Economy Update: Corporate Insights
XN, a player in the fast-fashion sector based in Singapore, experienced a substantial decline in net profit, dropping approximately 40% in 2024 to $1 billion. This decline is notable even as the company recorded a 19% increase in annual sales, reaching $38 billion—figures significantly below prior expectations of $4.8 billion in net profit and $45 billion in sales for the year.
The reduction in profitability can largely be traced to intensifying competition from TEMU, a rival company that has adopted a similar model to XN, facilitating the distribution of low-cost Chinese products to international consumers.
Challenges Related to Market Entry
This competitive landscape has contributed to escalating costs for air freight and marketing for XN. Additionally, the firm is encountering hurdles in securing necessary regulatory approvals for its planned listing on the London Stock Exchange, compounded by the impact of geopolitical shifts on its financial assessments.
In 2023, XN’s valuation was pegged at $66 billion during a funding round; however, some investors are advocating for a valuation reduction to approximately $30 billion to streamline the initial public offering (IPO) process.
XN had initially aimed for a New York IPO in late 2023 but pivoted to London following a rejection by the US Securities and Exchange Commission. However, this transition has been complicated by uncertainties around obtaining the requisite approvals from regulatory bodies in both London and Beijing.

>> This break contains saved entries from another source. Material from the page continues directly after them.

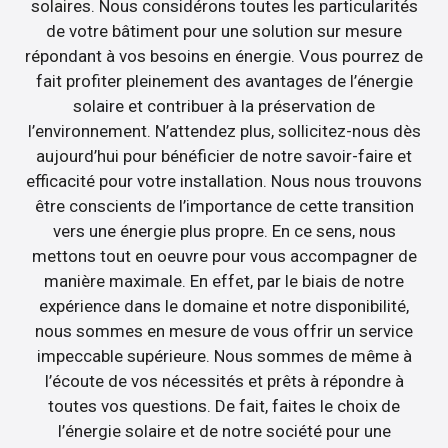
solaires. Nous considérons toutes les particularités
de votre bâtiment pour une solution sur mesure
répondant à vos besoins en énergie. Vous pourrez de
fait profiter pleinement des avantages de l’énergie
solaire et contribuer à la préservation de
l’environnement. N’attendez plus, sollicitez-nous dès
aujourd’hui pour bénéficier de notre savoir-faire et
efficacité pour votre installation. Nous nous trouvons
être conscients de l’importance de cette transition
vers une énergie plus propre. En ce sens, nous
mettons tout en oeuvre pour vous accompagner de
manière maximale. En effet, par le biais de notre
expérience dans le domaine et notre disponibilité,
nous sommes en mesure de vous offrir un service
impeccable supérieure. Nous sommes de même à
l’écoute de vos nécessités et prêts à répondre à
toutes vos questions. De fait, faites le choix de
l’énergie solaire et de notre société pour une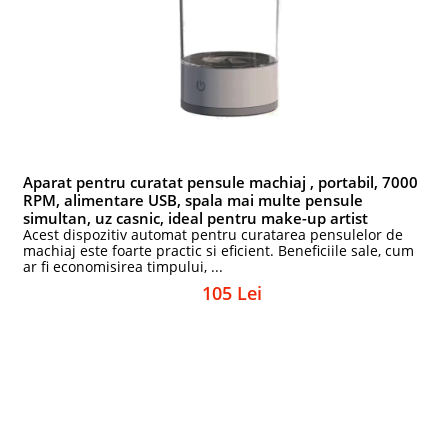
Aparat pentru curatat pensule machiaj , portabil, 7000
RPM, alimentare USB, spala mai multe pensule
simultan, uz casnic, ideal pentru make-up artist
Acest dispozitiv automat pentru curatarea pensulelor de
machiaj este foarte practic si eficient. Beneficiile sale, cum
ar fi economisirea timpului, ...
105 Lei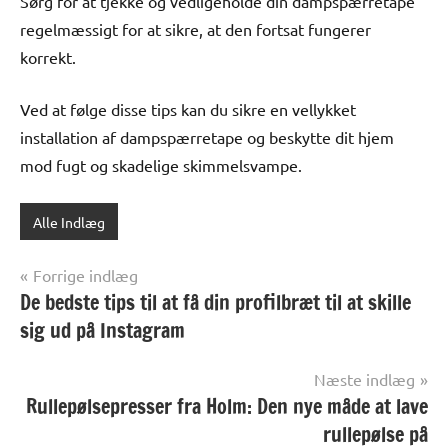
Sørg for at tjekke og vedligeholde din dampspærretape
regelmæssigt for at sikre, at den fortsat fungerer
korrekt.
Ved at følge disse tips kan du sikre en vellykket
installation af dampspærretape og beskytte dit hjem
mod fugt og skadelige skimmelsvampe.
Alle Indlæg
Indlægsnavigation
Forrige indlæg
De bedste tips til at få din profilbræt til at skille
sig ud på Instagram
Næste indlæg
Rullepølsepresser fra Holm: Den nye måde at lave
rullepølse på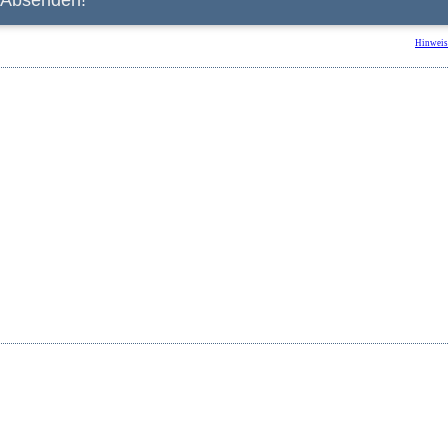
Hinweis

Current circumstances compel XN to enhance its profitability and solidify its foothold in the global fast-fashion arena, amid mounting pressure from organizational hurdles and fierce competition impacting its financial viability and strategic ambitions.

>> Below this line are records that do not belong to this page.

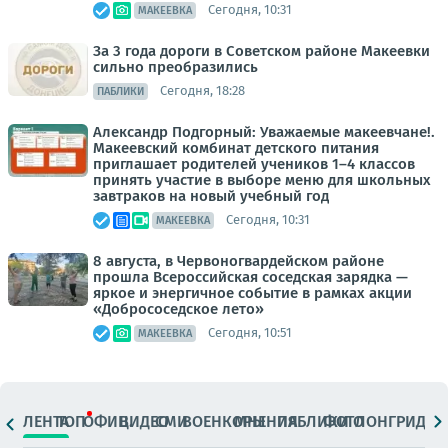
Сегодня, 10:31
МАКЕЕВКА
За 3 года дороги в Советском районе Макеевки
сильно преобразились
Сегодня, 18:28
ПАБЛИКИ
Александр Подгорный: Уважаемые макеевчане!.
Макеевский комбинат детского питания
приглашает родителей учеников 1–4 классов
принять участие в выборе меню для школьных
завтраков на новый учебный год
Сегодня, 10:31
МАКЕЕВКА
8 августа, в Червоногвардейском районе
прошла Всероссийская соседская зарядка —
яркое и энергичное событие в рамках акции
«Добрососедское лето»
Сегодня, 10:51
МАКЕЕВКА
ЛЕНТА
ТОП
ОФИЦ.
ВИДЕО
СМИ
ВОЕНКОРЫ
МНЕНИЯ
ПАБЛИКИ
ФОТО
ЛОНГРИДЫ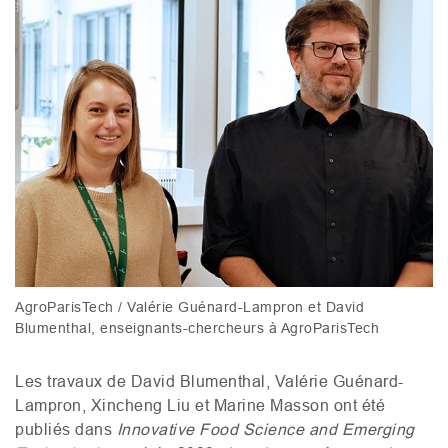
AgroParisTech / Valérie Guénard-Lampron et David
Blumenthal, enseignants-chercheurs à AgroParisTech
Les travaux de David Blumenthal, Valérie Guénard-
Lampron, Xincheng Liu et Marine Masson ont été
publiés dans
Innovative Food Science and Emerging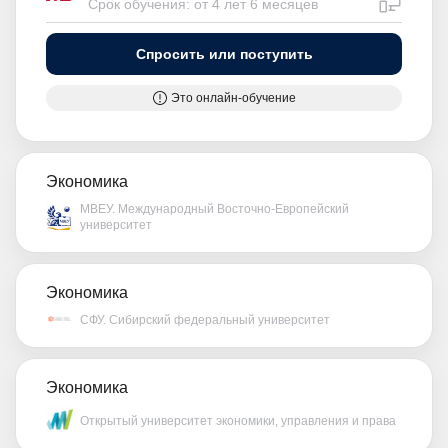
Срок обучения: от 4 лет 6 месяцев
Спросить или поступить
Это онлайн-обучение
Экономика
МВЕУ. Международный Восточно-Европейский
университет
Экономика
СФУ. Сибирский федеральный университет
Экономика
Открытый университет экономики, управления и права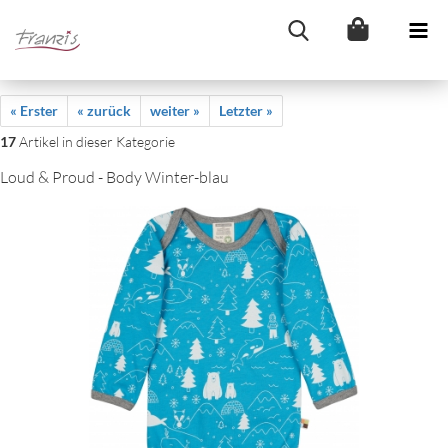
« Erster
« zurück
weiter »
Letzter »
17
Artikel in dieser Kategorie
Loud & Proud - Body Winter-blau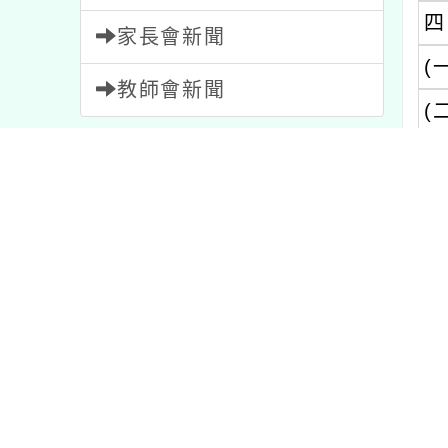
(一)
教師會新聞
(二)
內容標籤
內文可
學習
75
注意
33
報名
1473
宣導
114
重要
20
課程
205
校園新
公告
1567
資訊
38
節日
2
研習
1704
比賽
511
活動
1052
教學
7
特色
1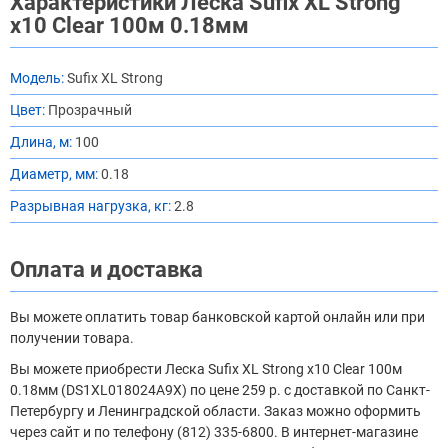
Характеристики Леска Sufix XL Strong
x10 Clear 100м 0.18мм
Модель:
Sufix XL Strong
Цвет:
Прозрачный
Длина, м:
100
Диаметр, мм:
0.18
Разрывная нагрузка, кг:
2.8
Оплата и доставка
Вы можете оплатить товар банковской картой онлайн или при
получении товара.
Вы можете приобрести Леска Sufix XL Strong x10 Clear 100м
0.18мм (DS1XL018024A9X) по цене 259 р. с доставкой по Санкт-
Петербургу и Ленинградской области. Заказ можно оформить
через сайт и по телефону (812) 335-6800. В интернет-магазине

Investor Sentiment and Regulatory Challenges
Investor pressure is mounting on XN to lower its valuation from $66 billion, as noted in the last financing round of 2023, to about $30 billion to facilitate the anticipated IPO within the first half of this year.
The company indicated to investors that the public listing might occur as early as April; however, this timeline could be pushed to the latter half of the year due to amendments to customs regulations enacted by the U.S. administration. Specifically, the “De Minimis” rule, which exempted imports valued at $800 from customs duties, has been rescinded, and new tariffs of 10% on Chinese goods could lead to increased prices for products marketed by both XN and TEMU.

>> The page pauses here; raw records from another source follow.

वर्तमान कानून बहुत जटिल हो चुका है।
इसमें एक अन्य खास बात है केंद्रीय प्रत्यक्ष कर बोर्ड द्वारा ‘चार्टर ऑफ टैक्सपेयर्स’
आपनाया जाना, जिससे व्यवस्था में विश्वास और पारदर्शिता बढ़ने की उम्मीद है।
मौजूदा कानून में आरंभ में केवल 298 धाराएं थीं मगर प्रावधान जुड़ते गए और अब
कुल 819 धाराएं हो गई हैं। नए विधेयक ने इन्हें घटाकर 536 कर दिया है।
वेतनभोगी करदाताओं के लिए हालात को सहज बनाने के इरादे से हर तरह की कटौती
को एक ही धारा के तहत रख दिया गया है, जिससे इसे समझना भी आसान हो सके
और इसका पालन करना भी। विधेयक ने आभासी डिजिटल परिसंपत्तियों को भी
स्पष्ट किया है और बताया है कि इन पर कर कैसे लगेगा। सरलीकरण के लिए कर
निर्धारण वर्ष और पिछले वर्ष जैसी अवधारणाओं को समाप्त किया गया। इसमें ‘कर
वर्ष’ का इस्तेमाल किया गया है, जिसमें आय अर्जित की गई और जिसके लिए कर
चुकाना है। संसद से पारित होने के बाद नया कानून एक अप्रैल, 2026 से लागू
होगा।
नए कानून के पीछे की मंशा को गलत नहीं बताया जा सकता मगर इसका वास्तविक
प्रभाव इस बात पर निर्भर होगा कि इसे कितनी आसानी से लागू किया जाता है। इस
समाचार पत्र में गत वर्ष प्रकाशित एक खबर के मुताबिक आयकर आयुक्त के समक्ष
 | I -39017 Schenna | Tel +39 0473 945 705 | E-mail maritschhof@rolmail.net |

Should the IPO be postponed into the second half of the year, XN will need to re-submit its regulatory documents to British authorities. The company had previously submitted confidential documentation to the Financial Markets Regulatory Authority in the UK in response to new listing regulations. However, the transitional period allowing compliance under the older rules will conclude in July.
While re-filing is generally expected to be a procedural measure, legal experts highlight that this requirement underscores the challenges encountered by XN in its quest to list shares on the stock exchange.
Intensifying Competition with TEMU
XN originally planned its IPO for the New York Stock Exchange in late 2023 but changed direction due to SEC rejections. Now, the process hangs in the balance as regulatory approvals remain elusive in both London and Beijing.
The decrease in profitability at XN coincides with heightened competition from TEMU, which has successfully attracted some of XN’s suppliers in China, increasing both air freight and marketing costs for XN.
In late 2023, XN sought to address the competitive threat by broadening its operational scope beyond fashion; however, the firm has since returned its focus to its core business segment.
Furthermore, XN has reportedly invested substantial resources into political lobbying in Western capitals, employing prominent advisors, including Cash Patel, known for his close ties to the former U.S. administration. Patel previously worked as a consultant for XN and maintained financial interests in the company, valued between $1 million and $5 million.